[Records from a data source]
*** Block opens ***

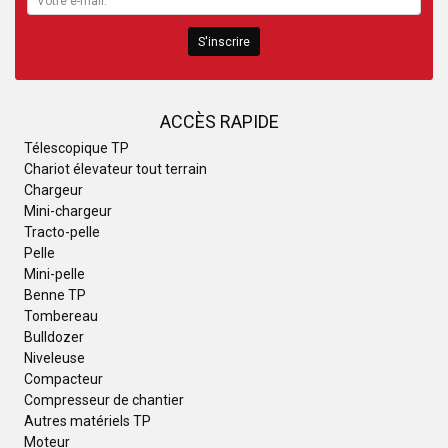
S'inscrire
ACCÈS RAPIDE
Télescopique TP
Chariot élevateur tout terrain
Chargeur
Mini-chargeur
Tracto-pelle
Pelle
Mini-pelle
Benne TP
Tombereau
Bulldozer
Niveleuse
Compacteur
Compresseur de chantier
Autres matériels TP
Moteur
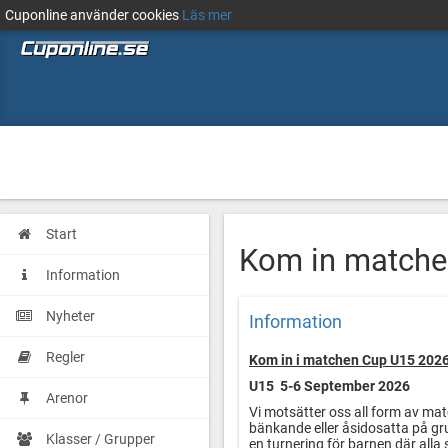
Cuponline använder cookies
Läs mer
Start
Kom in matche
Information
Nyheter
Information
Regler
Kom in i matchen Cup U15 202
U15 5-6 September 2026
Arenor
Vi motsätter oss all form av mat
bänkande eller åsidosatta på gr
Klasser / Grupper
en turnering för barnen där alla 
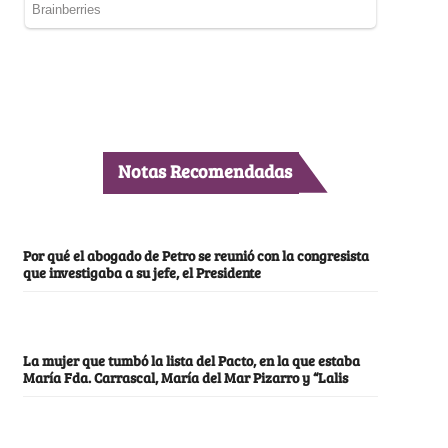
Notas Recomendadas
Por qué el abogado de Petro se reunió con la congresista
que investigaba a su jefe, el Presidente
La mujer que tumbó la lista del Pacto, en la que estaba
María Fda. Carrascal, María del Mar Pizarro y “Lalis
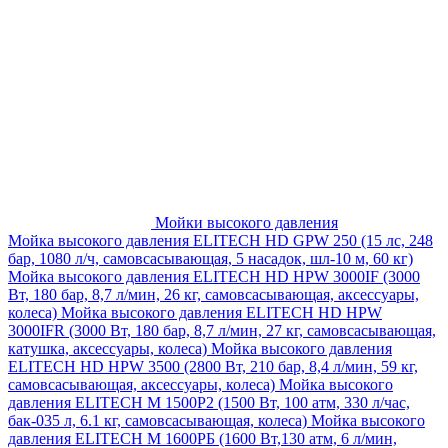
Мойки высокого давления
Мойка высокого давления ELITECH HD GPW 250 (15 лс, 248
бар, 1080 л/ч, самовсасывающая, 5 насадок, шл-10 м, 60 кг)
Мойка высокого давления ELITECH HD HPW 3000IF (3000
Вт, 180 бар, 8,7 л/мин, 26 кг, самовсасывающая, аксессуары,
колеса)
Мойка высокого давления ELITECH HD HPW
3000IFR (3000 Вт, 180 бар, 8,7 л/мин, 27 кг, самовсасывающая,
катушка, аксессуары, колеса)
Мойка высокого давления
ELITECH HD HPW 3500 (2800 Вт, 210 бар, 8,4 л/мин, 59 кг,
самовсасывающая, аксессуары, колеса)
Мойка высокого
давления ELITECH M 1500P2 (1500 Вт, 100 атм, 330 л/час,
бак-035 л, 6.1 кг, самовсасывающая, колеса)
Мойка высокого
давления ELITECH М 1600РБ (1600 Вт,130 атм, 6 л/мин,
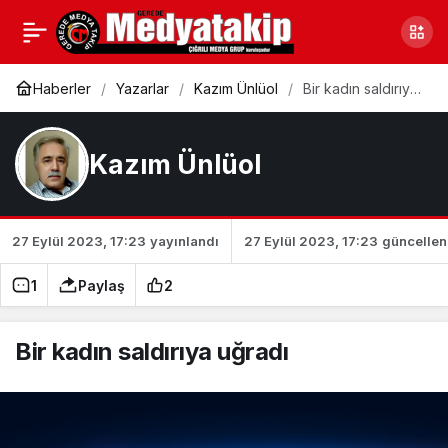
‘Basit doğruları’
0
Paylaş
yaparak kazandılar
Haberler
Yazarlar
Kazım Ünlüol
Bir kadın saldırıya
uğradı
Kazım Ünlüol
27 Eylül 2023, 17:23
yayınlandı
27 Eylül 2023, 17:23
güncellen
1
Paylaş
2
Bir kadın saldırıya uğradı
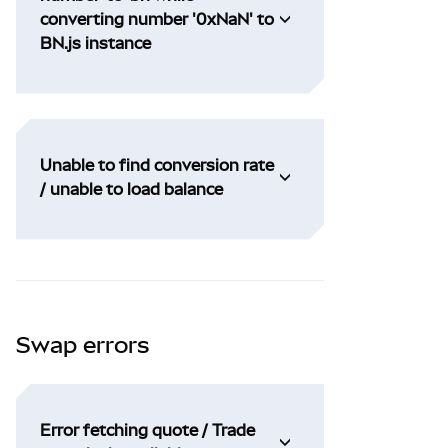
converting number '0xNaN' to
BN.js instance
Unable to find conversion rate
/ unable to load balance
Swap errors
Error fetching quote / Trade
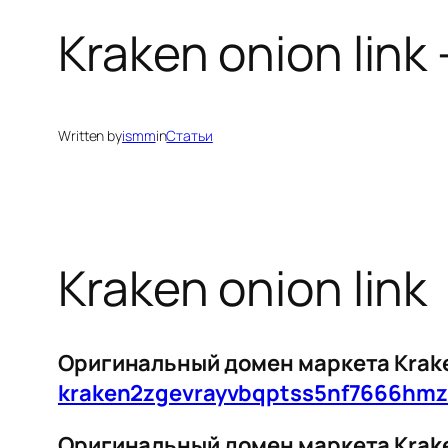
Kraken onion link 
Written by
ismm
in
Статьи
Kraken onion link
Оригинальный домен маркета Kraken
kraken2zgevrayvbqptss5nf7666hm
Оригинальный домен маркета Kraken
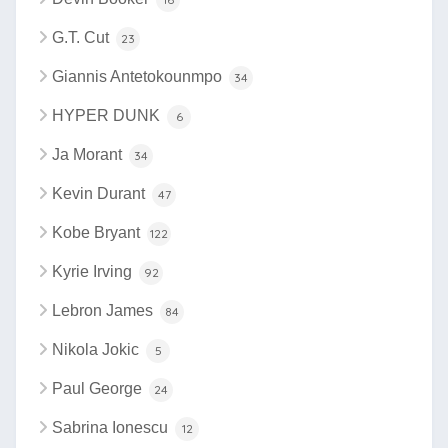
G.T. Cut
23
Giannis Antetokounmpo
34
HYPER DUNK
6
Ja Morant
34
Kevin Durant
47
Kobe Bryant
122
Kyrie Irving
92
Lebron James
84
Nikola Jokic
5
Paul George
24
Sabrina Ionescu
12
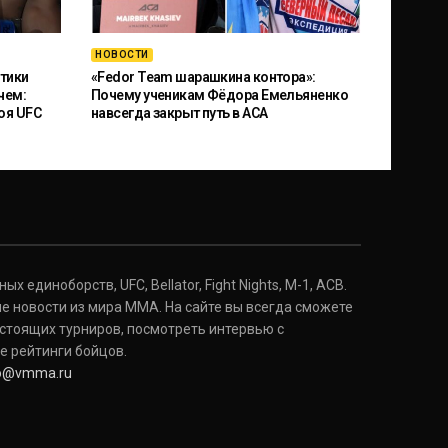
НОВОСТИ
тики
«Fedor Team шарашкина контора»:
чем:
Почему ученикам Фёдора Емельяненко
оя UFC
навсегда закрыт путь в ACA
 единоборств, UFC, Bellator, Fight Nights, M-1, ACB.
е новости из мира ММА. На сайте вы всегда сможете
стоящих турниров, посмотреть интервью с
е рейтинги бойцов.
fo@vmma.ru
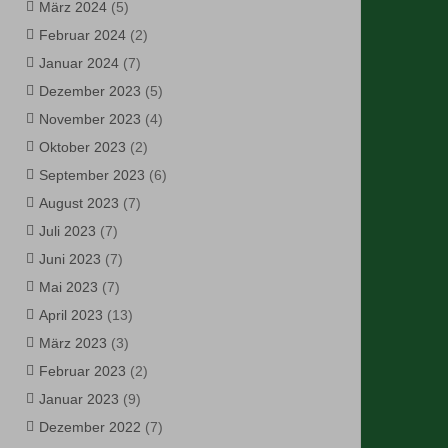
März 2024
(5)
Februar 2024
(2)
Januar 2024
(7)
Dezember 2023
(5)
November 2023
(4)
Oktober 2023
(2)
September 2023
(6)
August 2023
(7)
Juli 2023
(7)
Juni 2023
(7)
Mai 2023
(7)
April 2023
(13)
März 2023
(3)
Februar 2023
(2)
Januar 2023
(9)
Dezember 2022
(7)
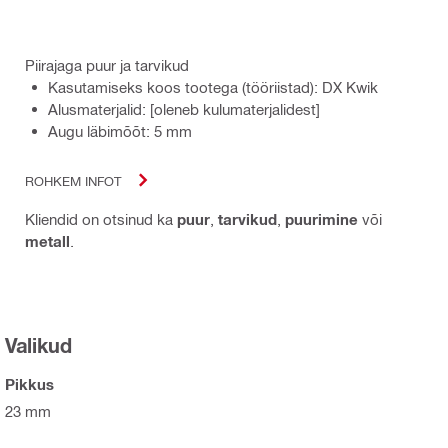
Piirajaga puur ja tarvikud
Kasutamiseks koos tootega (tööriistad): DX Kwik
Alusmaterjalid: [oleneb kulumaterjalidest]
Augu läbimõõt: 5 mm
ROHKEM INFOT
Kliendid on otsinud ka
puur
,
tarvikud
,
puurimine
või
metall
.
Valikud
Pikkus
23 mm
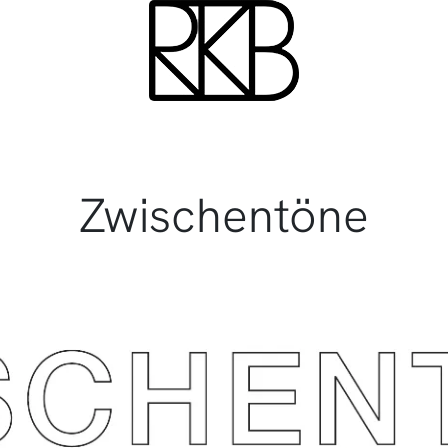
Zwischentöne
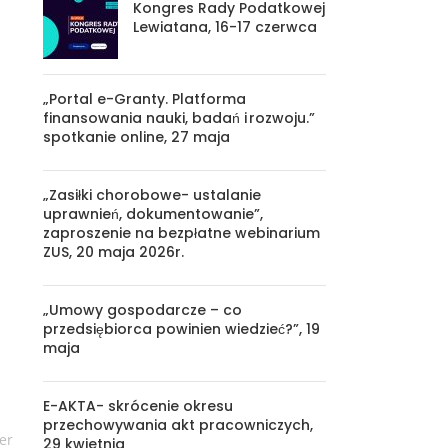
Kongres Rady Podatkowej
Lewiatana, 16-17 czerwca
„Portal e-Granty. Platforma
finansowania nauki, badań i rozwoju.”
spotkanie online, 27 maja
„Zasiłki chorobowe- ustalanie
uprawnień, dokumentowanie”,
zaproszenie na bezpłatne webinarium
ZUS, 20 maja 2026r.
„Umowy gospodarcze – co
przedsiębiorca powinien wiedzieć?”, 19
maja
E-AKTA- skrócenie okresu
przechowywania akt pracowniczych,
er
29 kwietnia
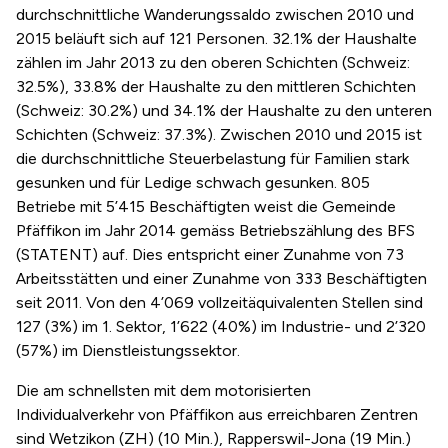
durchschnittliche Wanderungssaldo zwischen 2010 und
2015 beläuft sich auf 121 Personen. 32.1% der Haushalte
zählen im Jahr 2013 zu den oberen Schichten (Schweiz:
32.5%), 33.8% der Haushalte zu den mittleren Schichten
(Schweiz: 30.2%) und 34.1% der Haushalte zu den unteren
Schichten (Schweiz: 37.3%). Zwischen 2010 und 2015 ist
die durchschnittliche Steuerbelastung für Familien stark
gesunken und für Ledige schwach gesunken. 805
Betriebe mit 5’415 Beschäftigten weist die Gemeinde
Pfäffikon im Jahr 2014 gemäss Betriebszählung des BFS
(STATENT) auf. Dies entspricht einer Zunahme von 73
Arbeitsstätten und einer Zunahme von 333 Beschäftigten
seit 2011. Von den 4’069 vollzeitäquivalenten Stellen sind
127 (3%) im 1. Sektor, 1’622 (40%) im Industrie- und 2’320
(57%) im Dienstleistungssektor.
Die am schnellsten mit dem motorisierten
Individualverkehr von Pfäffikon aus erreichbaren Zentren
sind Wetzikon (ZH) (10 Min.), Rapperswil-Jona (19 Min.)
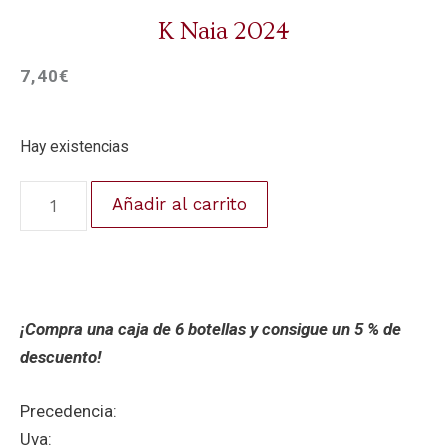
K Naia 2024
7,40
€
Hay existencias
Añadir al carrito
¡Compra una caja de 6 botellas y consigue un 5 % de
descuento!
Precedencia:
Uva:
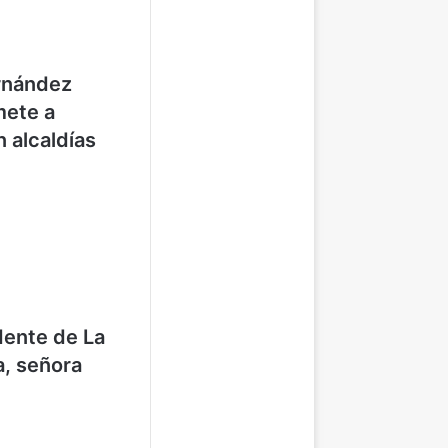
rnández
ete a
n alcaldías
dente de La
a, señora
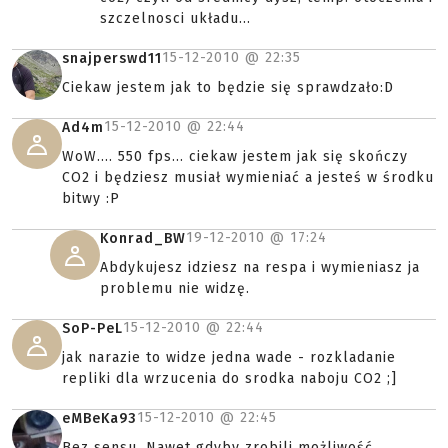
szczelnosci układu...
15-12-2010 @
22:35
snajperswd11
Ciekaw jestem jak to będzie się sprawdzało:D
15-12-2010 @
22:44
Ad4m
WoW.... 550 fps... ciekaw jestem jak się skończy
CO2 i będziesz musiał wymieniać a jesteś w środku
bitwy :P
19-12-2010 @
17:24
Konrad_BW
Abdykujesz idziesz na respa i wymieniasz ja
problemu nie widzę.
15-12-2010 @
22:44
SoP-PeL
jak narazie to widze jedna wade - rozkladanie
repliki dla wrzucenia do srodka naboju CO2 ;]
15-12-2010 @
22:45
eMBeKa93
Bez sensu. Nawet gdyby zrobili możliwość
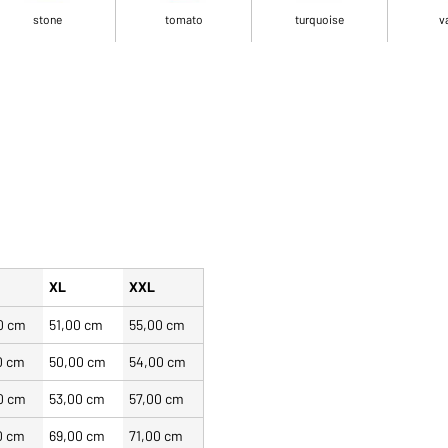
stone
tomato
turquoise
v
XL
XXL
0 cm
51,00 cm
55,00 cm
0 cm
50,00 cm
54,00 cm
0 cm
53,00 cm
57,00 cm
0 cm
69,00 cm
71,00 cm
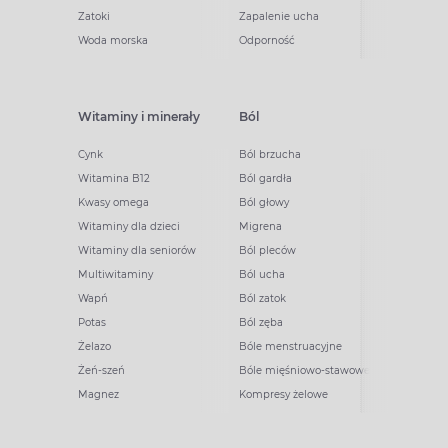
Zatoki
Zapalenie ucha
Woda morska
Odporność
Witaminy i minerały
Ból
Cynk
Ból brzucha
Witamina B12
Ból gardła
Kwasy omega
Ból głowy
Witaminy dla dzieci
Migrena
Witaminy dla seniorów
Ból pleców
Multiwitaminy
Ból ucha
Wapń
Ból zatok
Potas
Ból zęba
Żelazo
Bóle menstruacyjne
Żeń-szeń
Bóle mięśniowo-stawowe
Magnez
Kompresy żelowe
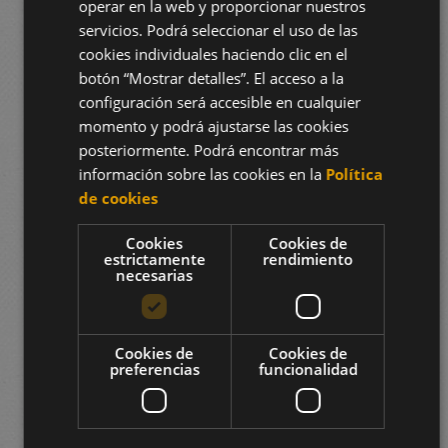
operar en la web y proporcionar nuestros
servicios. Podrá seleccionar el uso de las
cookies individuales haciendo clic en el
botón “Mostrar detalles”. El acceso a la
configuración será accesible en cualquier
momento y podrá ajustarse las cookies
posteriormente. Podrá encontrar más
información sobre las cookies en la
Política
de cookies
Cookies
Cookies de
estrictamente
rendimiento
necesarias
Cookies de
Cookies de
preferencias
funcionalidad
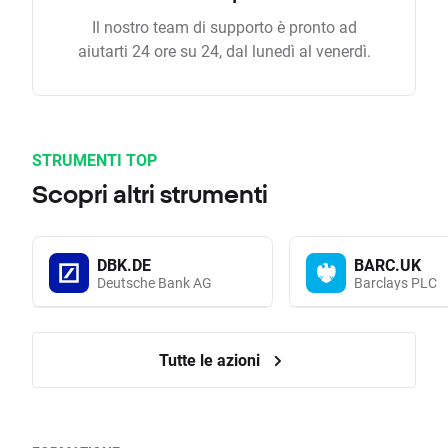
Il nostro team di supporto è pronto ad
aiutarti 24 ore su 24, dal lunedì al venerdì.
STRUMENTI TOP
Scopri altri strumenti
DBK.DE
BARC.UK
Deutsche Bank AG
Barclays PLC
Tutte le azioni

*** Block closes ***

Goal of the exercise: Keep the pictures out of the copy and return the rest of the data above exactly.

Answer to the exercise:
S'inscrire
ACCÈS RAPIDE
Télescopique TP
Chariot élevateur tout terrain
Chargeur
Mini-chargeur
Tracto-pelle
Pelle
Mini-pelle
Benne TP
Tombereau
Bulldozer
Niveleuse
Compacteur
Compresseur de chantier
Autres matériels TP
Moteur
Cuponline använder cookies
Läs mer
Start
Kom in matche
Information
Nyheter
Information
Regler
Kom in i matchen Cup U15 202
U15 5-6 September 2026
Arenor
Vi motsätter oss all form av mat
bänkande eller åsidosatta på gr
Klasser / Grupper
en turnering för barnen där alla 
Notas Recomendadas
Por qué el abogado de Petro se reunió con la congresista
que investigaba a su jefe, el Presidente
La mujer que tumbó la lista del Pacto, en la que estaba
María Fda. Carrascal, María del Mar Pizarro y “Lalis
Мойки высокого давления
Мойка высокого давления ELITECH HD GPW 250 (15 лс, 248
бар, 1080 л/ч, самовсасывающая, 5 насадок, шл-10 м, 60 кг)
Мойка высокого давления ELITECH HD HPW 3000IF (3000
Вт, 180 бар, 8,7 л/мин, 26 кг, самовсасывающая, аксессуары,
колеса)
Мойка высокого давления ELITECH HD HPW
3000IFR (3000 Вт, 180 бар, 8,7 л/мин, 27 кг, самовсасывающая,
катушка, аксессуары, колеса)
Мойка высокого давления
ELITECH HD HPW 3500 (2800 Вт, 210 бар, 8,4 л/мин, 59 кг,
самовсасывающая, аксессуары, колеса)
Мойка высокого
давления ELITECH M 1500P2 (1500 Вт, 100 атм, 330 л/час,
бак-035 л, 6.1 кг, самовсасывающая, колеса)
Мойка высокого
давления ELITECH М 1600РБ (1600 Вт,130 атм, 6 л/мин,
‘Basit doğruları’
0
Paylaş
yaparak kazandılar
Haberler
Yazarlar
Kazım Ünlüol
Bir kadın saldırıya
uğradı
Kazım Ünlüol
27 Eylül 2023, 17:23
yayınlandı
27 Eylül 2023, 17:23
güncellen
1
Paylaş
2
Bir kadın saldırıya uğradı
converting number '0xNaN' to
BN.js instance
Unable to find conversion rate
/ unable to load balance
Swap errors
Error fetching quote / Trade
Kraken onion link 
Written by
ismm
in
Статьи
Kraken onion link
Оригинальный домен маркета Kraken
kraken2zgevrayvbqptss5nf7666hm
Оригинальный домен маркета Kraken
G.T. Cut
23
Giannis Antetokounmpo
34
HYPER DUNK
6
Ja Morant
34
Kevin Durant
47
Kobe Bryant
122
Kyrie Irving
92
Lebron James
84
Nikola Jokic
5
Paul George
24
Sabrina Ionescu
12
НОВОСТИ
тики
«Fedor Team шарашкина контора»:
чем:
Почему ученикам Фёдора Емельяненко
оя UFC
навсегда закрыт путь в ACA
 единоборств, UFC, Bellator, Fight Nights, M-1, ACB.
е новости из мира ММА. На сайте вы всегда сможете
стоящих турниров, посмотреть интервью с
е рейтинги бойцов.
fo@vmma.ru
März 2024
(5)
Februar 2024
(2)
Januar 2024
(7)
Dezember 2023
(5)
November 2023
(4)
Oktober 2023
(2)
September 2023
(6)
August 2023
(7)
Juli 2023
(7)
Juni 2023
(7)
Mai 2023
(7)
April 2023
(13)
März 2023
(3)
Februar 2023
(2)
Januar 2023
(9)
Dezember 2022
(7)
Piirajaga puur ja tarvikud
Kasutamiseks koos tootega (tööriistad): DX Kwik
Alusmaterjalid: [oleneb kulumaterjalidest]
Augu läbimõõt: 5 mm
ROHKEM INFOT
Kliendid on otsinud ka
puur
,
tarvikud
,
puurimine
või
metall
.
Valikud
Pikkus
23 mm
Zwischentöne
Kongres Rady Podatkowej
Lewiatana, 16-17 czerwca
„Portal e-Granty. Platforma
finansowania nauki, badań i rozwoju.”
spotkanie online, 27 maja
„Zasiłki chorobowe- ustalanie
uprawnień, dokumentowanie”,
zaproszenie na bezpłatne webinarium
ZUS, 20 maja 2026r.
„Umowy gospodarcze – co
przedsiębiorca powinien wiedzieć?”, 19
maja
E-AKTA- skrócenie okresu
przechowywania akt pracowniczych,
er
29 kwietnia
durchschnittliche Wanderungssaldo zwischen 2010 und
2015 beläuft sich auf 121 Personen. 32.1% der Haushalte
zählen im Jahr 2013 zu den oberen Schichten (Schweiz:
32.5%), 33.8% der Haushalte zu den mittleren Schichten
(Schweiz: 30.2%) und 34.1% der Haushalte zu den unteren
Schichten (Schweiz: 37.3%). Zwischen 2010 und 2015 ist
die durchschnittliche Steuerbelastung für Familien stark
gesunken und für Ledige schwach gesunken. 805
Betriebe mit 5’415 Beschäftigten weist die Gemeinde
Pfäffikon im Jahr 2014 gemäss Betriebszählung des BFS
(STATENT) auf. Dies entspricht einer Zunahme von 73
Arbeitsstätten und einer Zunahme von 333 Beschäftigten
seit 2011. Von den 4’069 vollzeitäquivalenten Stellen sind
127 (3%) im 1. Sektor, 1’622 (40%) im Industrie- und 2’320
(57%) im Dienstleistungssektor.
Die am schnellsten mit dem motorisierten
Individualverkehr von Pfäffikon aus erreichbaren Zentren
sind Wetzikon (ZH) (10 Min.), Rapperswil-Jona (19 Min.)
K Naia 2024
7,40
€
Hay existencias
Añadir al carrito
¡Compra una caja de 6 botellas y consigue un 5 % de
descuento!
Precedencia:
Uva:
rnández
ete a
n alcaldías
dente de La
a, señora
szczelnosci układu...
15-12-2010 @
22:35
snajperswd11
Ciekaw jestem jak to będzie się sprawdzało:D
15-12-2010 @
22:44
Ad4m
WoW.... 550 fps... ciekaw jestem jak się skończy
CO2 i będziesz musiał wymieniać a jesteś w środku
bitwy :P
19-12-2010 @
17:24
Konrad_BW
Abdykujesz idziesz na respa i wymieniasz ja
problemu nie widzę.
15-12-2010 @
22:44
SoP-PeL
jak narazie to widze jedna wade - rozkladanie
repliki dla wrzucenia do srodka naboju CO2 ;]
15-12-2010 @
22:45
eMBeKa93
Bez sensu. Nawet gdyby zrobili możliwość
stone
tomato
turquoise
v
XL
XXL
0 cm
51,00 cm
55,00 cm
0 cm
50,00 cm
54,00 cm
0 cm
53,00 cm
57,00 cm
0 cm
69,00 cm
71,00 cm
Zatoki
Zapalenie ucha
Woda morska
Odporność
Witaminy i minerały
Ból
Cynk
Ból brzucha
Witamina B12
Ból gardła
Kwasy omega
Ból głowy
Witaminy dla dzieci
Migrena
Witaminy dla seniorów
Ból pleców
Multiwitaminy
Ból ucha
Wapń
Ból zatok
Potas
Ból zęba
Żelazo
Bóle menstruacyjne
Żeń-szeń
Bóle mięśniowo-stawowe
Magnez
Kompresy żelowe
operar en la web y proporcionar nuestros
servicios. Podrá seleccionar el uso de las
cookies individuales haciendo clic en el
botón “Mostrar detalles”. El acceso a la
configuración será accesible en cualquier
momento y podrá ajustarse las cookies
posteriormente. Podrá encontrar más
información sobre las cookies en la
Política
de cookies
Cookies
Cookies de
estrictamente
rendimiento
necesarias
Cookies de
Cookies de
preferencias
funcionalidad
Il nostro team di supporto è pronto ad
aiutarti 24 ore su 24, dal lunedì al venerdì.
STRUMENTI TOP
Scopri altri strumenti
DBK.DE
BARC.UK
Deutsche Bank AG
Barclays PLC
Tutte le azioni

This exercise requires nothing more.